Bermodal Akrab dengan Anggota Dewan, Warga Kudus Tipu Korban Dijanjikan Pekerjaan di RSUD Kudus

Pelaku mengaku bisa memasukan pegawai baru ke RSUD dr. Loekmono Hadi Kudus. --

KUDUS, diswayjateng.com - Bermodus mengaku memiliki relasi dekat dengan anggota DPRD setempat, warga KUDUS tipu korban dengan menjanjikan posisi pegawai di RSUD dr Loekmono Hadi KUDUS.

Bermodal hubungan kedekatan dengan sejumlah anggota DPRD setempat, tersangka berhasil meyakinkan korban hingga menyerahkan uang puluhan juta rupiah. 

Uang tersebut diduga sebagai uang pelicin agar korban bisa diterima bekerja di rumah sakit milik Pemkab Kudus ini.
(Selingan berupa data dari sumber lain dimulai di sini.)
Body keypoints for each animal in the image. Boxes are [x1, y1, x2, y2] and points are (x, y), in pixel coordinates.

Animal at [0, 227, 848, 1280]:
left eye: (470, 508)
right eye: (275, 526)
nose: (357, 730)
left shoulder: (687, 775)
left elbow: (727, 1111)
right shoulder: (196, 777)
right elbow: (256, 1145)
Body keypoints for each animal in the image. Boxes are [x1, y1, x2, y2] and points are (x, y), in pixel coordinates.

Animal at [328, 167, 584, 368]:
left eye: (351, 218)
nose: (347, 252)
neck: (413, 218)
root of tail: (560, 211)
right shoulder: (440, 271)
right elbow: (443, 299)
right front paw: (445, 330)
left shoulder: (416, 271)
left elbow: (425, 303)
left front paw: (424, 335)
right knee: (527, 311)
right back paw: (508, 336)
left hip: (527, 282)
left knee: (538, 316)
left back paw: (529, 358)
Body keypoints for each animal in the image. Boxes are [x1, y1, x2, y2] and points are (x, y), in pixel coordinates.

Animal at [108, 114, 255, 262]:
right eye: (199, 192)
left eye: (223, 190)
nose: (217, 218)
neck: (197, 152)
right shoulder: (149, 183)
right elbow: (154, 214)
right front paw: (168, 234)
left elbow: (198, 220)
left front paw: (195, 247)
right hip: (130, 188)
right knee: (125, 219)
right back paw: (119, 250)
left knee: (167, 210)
Ternyata janji SB itu hanya kosong belaka, hingga nasib korban mengaku tertipu. 

Atas aksi penipuan itu, korban melaporkan SB ke Polres Kudus. Karena mencukupi alat bukti, SB akhirnya digiring polisi untuk menjalani pemeriksaan. 
Pelaku penipuan kini ditahan di Polres Kudus--

Kasus dugaan penipuan ini kini memasuki babak baru. Polres Kudus resmi menahan SB, setelah penyidik mengantongi bukti yang cukup dari hasil pemeriksaan sejumlah saksi. 

Perkara tersebut juga telah masuk tahap penyidikan. Kini kasus penipuan tersebut segera dilimpahkan ke Kejaksaan Negeri Kudus. 

“Tersangka SB sudah kami tahan,” ujar Kapolres Kudus AKBP Heru Dwi Purnomo saat dikonfirmasi pada Kamis (12/2/2026).

Dari hasil penyidikan yang dilakukan tim penyidik Satreskrim Polres Kudus, ditemukan adanya unsur penipuan berupa kebohongan dan bujuk rayu yang dilakukan tersangka.

Salah satu cara yang digunakan SB adalah mengaku memiliki relasi dekat dengan anggota DPRD. Dengan bekal itu, pelaku meyakinkan korban bahwa dirinya bisa mengurus proses penerimaan pegawai baru di RSUD dr Loekmono Hadi Kudus.

“Berbekal pengakuan relasi dekat dengan anggota DPRD, tersangka meyakinkan korban sehingga akhirnya menyerahkan sejumlah uang,” ungkap AKBP Heru.

Dalam penyelidikan, diketahui tersangka menerima uang dari korban sebanyak tiga kali. Jumlah total yang mencapai Rp25 juta.

Uang tersebut diduga digunakan untuk kepentingan pribadi tersangka. Penyidik juga telah mengamankan sejumlah barang bukti, termasuk rekaman percakapan yang menguatkan dugaan tindak pidana penipuan.

AKBP Heru menambahkan, penanganan perkara ini telah dikoordinasikan dengan Jaksa Penuntut Umum (JPU).

Saat ini penyidik tengah mempersiapkan pelimpahan tahap satu, sementara Surat Pemberitahuan Dimulainya Penyidikan (SPDP) telah diterbitkan.